━━━ EXERCISE TEXT

The selector 332 excludes any channel at which the radar wave
monitoring apparatus 300 has detected radar wave in last 30 minutes
from selectable options (step S635). The selector 332 subsequently
excludes any channel having the RSSI equal to or higher than a
reference value from the selectable options (step S637). The
selector 333 then excludes any busy channel from the selectable
options (step S639). It is determined whether a channel is busy,
based on the working conditions of channels. The working conditions
of channels include not only information regarding which channel is
used by which wireless communication device 100 but information
regarding which channels are used by adjacent wireless
communication devices placed in independent networks from the radar
wave monitoring apparatus 300. The working conditions are obtained
based on information regularly received from the respective
wireless communication devices 100 and the adjacent wireless
communication devices. This information indicates which channel is
used the wireless communication device 100 as the sender.

━━━━━━

◆ PROBLEMS AND TASKS:
a) In the channel selection text, a channel is excluded if radar wave was detected at it within what period?
b) Please list every step number that appears in the channel selection text.

━━━ INFORMATION SHOWN

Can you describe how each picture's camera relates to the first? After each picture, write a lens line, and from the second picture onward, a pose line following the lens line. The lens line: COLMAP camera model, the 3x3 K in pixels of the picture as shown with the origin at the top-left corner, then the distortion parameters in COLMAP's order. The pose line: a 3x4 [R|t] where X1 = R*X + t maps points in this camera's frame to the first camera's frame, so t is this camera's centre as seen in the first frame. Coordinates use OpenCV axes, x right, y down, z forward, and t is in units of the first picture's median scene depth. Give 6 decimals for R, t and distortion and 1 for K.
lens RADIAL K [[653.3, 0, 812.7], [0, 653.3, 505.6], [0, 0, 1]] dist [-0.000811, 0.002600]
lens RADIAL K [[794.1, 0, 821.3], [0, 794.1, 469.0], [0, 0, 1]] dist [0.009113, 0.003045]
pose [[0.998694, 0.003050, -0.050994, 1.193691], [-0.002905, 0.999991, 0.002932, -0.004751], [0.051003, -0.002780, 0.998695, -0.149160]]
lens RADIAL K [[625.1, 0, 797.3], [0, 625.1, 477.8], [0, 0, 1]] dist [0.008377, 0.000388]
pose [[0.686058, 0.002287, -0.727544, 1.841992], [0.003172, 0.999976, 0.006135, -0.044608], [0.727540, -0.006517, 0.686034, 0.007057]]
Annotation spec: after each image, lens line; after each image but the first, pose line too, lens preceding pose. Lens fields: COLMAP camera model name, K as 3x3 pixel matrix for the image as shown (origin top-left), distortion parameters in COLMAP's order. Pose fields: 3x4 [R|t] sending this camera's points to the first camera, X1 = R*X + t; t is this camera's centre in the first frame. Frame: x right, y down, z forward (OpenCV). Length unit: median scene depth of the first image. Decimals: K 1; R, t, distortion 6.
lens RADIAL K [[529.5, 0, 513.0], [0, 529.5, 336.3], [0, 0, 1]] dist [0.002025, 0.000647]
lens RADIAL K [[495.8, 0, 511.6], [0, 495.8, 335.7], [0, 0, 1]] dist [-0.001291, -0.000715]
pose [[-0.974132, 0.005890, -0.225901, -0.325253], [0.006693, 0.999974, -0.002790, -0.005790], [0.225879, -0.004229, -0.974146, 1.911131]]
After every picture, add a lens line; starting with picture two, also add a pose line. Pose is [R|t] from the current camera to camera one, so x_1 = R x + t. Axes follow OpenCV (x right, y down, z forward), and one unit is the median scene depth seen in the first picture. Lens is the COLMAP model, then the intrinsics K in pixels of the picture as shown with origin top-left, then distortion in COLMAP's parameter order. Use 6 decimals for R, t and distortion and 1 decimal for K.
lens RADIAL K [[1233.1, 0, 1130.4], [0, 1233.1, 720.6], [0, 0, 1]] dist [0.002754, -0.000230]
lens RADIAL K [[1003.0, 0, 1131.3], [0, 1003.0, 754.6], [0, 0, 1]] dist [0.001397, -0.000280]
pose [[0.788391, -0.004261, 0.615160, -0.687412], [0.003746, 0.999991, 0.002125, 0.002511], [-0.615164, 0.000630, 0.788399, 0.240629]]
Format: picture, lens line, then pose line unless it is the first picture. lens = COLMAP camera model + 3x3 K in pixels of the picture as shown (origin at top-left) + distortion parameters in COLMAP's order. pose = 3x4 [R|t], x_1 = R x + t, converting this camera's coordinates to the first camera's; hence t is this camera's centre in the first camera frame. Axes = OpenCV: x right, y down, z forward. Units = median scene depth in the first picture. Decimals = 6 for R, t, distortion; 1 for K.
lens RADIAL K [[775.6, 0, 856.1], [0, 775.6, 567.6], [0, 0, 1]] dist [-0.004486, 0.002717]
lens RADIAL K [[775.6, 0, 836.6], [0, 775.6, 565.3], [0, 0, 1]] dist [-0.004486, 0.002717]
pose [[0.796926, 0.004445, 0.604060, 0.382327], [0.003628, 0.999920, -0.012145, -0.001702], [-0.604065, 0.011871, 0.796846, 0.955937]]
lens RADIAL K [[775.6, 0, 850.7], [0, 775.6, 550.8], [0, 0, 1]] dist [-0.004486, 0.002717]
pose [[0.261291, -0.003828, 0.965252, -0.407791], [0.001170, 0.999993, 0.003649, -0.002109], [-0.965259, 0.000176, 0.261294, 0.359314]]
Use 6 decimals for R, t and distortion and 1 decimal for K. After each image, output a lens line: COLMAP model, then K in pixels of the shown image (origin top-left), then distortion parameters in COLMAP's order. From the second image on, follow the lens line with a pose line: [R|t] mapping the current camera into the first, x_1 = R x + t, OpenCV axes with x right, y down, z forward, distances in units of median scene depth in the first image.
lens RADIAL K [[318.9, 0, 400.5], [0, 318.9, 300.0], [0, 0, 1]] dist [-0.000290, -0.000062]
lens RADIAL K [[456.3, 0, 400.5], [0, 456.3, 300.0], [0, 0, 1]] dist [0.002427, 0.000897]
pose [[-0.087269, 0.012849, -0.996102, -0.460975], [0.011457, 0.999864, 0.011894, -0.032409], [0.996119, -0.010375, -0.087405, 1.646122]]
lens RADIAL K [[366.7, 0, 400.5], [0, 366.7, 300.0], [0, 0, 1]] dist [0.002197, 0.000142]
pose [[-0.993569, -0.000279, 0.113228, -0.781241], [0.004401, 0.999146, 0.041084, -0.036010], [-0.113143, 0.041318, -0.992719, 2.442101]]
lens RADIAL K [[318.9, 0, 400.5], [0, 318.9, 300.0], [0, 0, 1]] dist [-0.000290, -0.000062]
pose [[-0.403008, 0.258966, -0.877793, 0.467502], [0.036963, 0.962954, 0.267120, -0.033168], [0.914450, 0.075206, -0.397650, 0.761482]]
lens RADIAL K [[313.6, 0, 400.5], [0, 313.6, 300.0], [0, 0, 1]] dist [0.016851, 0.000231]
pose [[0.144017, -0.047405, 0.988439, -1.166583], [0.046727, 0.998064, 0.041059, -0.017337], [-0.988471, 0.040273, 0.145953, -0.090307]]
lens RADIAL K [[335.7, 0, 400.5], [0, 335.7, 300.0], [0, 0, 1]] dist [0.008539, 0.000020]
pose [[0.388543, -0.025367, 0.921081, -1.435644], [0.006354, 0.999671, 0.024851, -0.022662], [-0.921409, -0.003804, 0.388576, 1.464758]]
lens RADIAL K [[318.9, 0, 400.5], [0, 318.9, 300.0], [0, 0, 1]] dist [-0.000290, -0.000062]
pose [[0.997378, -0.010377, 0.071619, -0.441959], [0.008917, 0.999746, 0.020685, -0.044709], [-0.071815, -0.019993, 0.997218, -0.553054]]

━━━━━━

◆ EXERCISE SOLUTIONS:
a) The last 30 minutes.

b) S635, S637, S639